DB Schenker, who would operate any trains operating an Anglo-German route, has additionally expressed an interest in operating services to/from the London Olympics, although we've since heard that if this was to occur, services would not call at Stratford International as the station has been deemed too small for all but Southeastern's dedicated shuttle service.
It is a fascinating time. For too long one company has had the sole right to operate along HS1 and through the Channel Tunnel. Opening the route within the UK to Southeastern did not affect Eurostar since journeys within England are not permitted on its services. While DB Schenker has shown no appetite to operate competing trains to/from Paris, it does intend to serve Germany, its own country of origin, and with more destinations from which to choose, Paris and Brussels may proportionately lose out.
London-Frankfurt is one such journey being considered by DB Schenker, which it hopes to operate by 2013. With German efficiency being as it is, could an earlier start date be considered? The bureaucracy concerning passage through the Channel Tunnel has made the news lately, being cited as a major hurdle. Many believe this to be the French simply stalling. Undoubtedly, the whole process would be far simpler if the Channel Tunnel linked England with Belgium.
*UPDATE* From Justin: The ICE4 Class 407 will be the train DB Schenker will operate through the Channel Tunnel. The timetable for services to Germany will be revealed on 19th October when the ICE3 arrives at St. Pancras.
*UPDATE* From Fred: The Eurotunnel shuttle locomotives and the Class 92 freight locos were built in the UK by Brush. The Class 373s are not being replaced yet, indeed Eurostar has just announced a refurbishment valued at around EUR100m. The recently-announced Eurostar Velaros (ICE is a DB brand) will be in addition to the 373s.

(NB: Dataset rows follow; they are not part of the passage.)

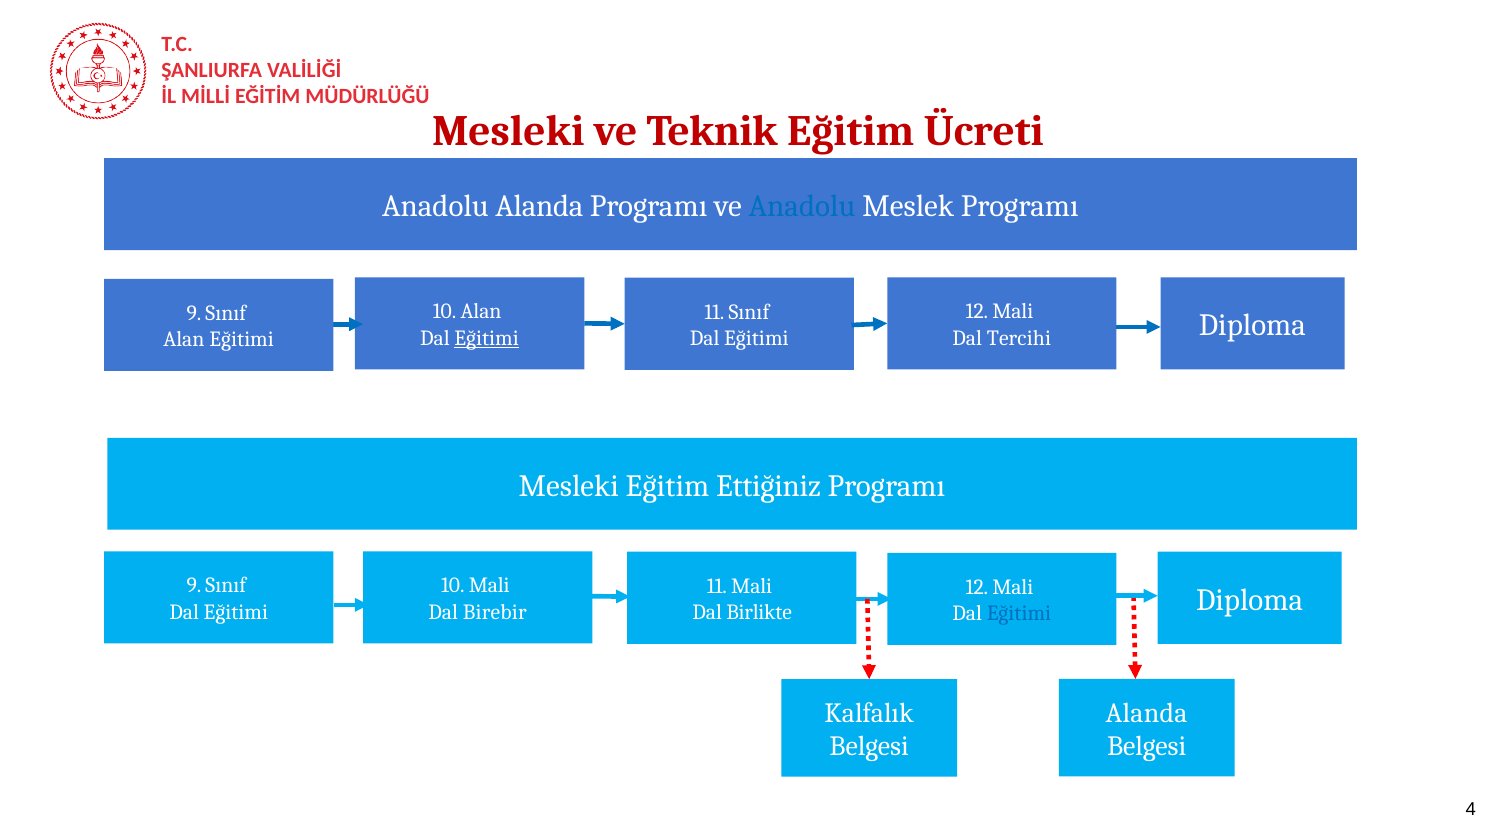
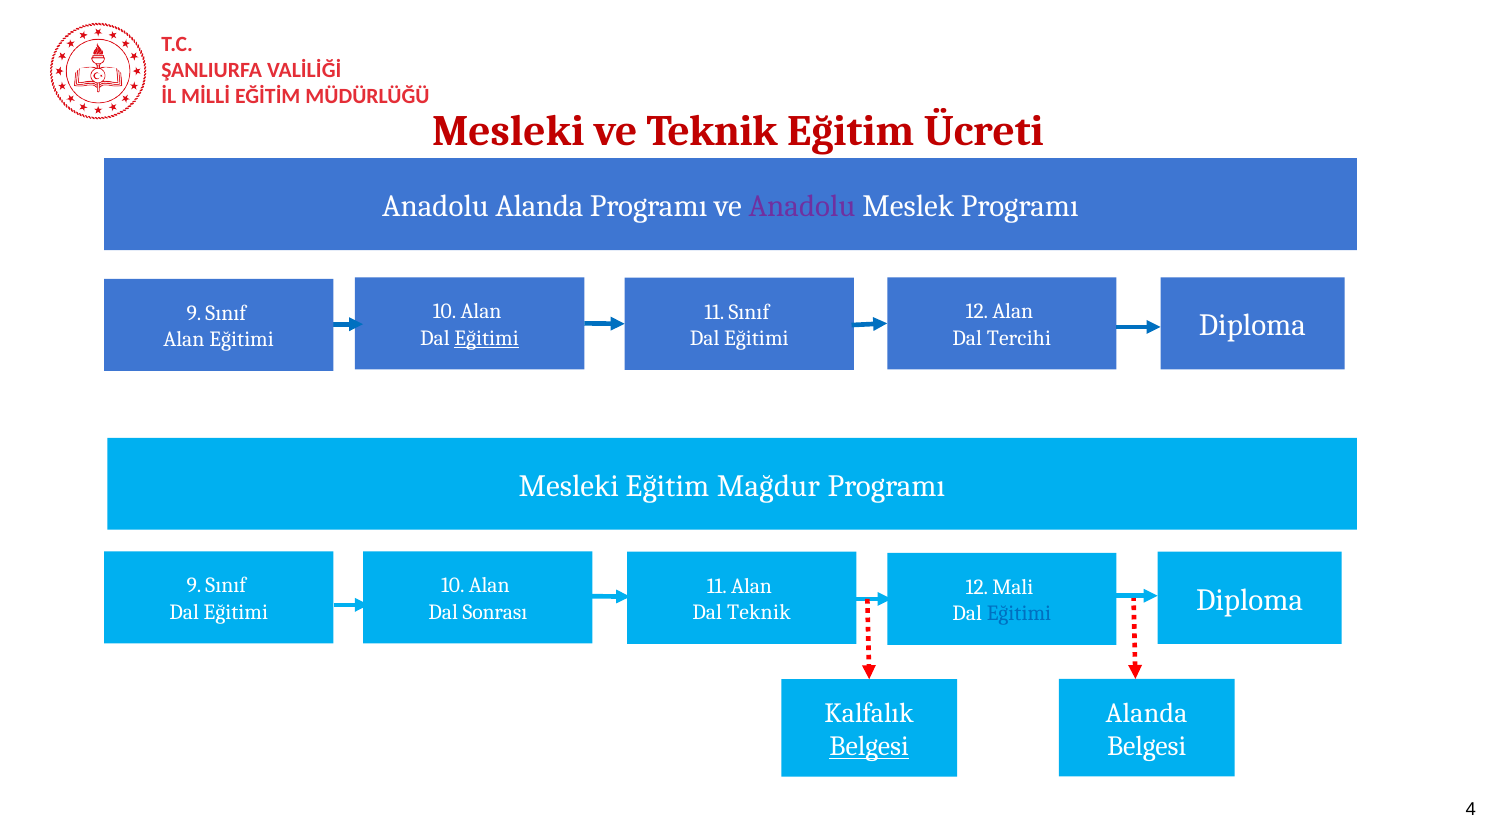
Anadolu at (802, 206) colour: blue -> purple
Mali at (1013, 312): Mali -> Alan
Ettiğiniz: Ettiğiniz -> Mağdur
Mali at (489, 585): Mali -> Alan
11 Mali: Mali -> Alan
Birebir: Birebir -> Sonrası
Dal Birlikte: Birlikte -> Teknik
Belgesi at (869, 746) underline: none -> present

LEYTR Update: It seems that Brush-built Class 319s have indeed passed through the Channel Tunnel. The following from Wikipedia:
Units 319008 and 319009 are notable for two reasons:
- On 10 December 1993 they travelled through the Channel Tunnel to Calais-Fréthun and back with a party of invited guests, after the construction consortium TransManche Link (who were responsible for the construction of the Tunnel) had transferred responsibility for operations and management over to Eurotunnel. Their pantographs were modified at Chart Leacon depot in Ashford beforehand. For the subsequent "Folkestone 1994" event, which saw the first paying members of the public taken into the tunnel by train, units 319008 and 319009 were named "Cheriton" and "Coquelles" respectively, and plaques adorned with the Union Flag and Tricolor were installed on their motor carriages.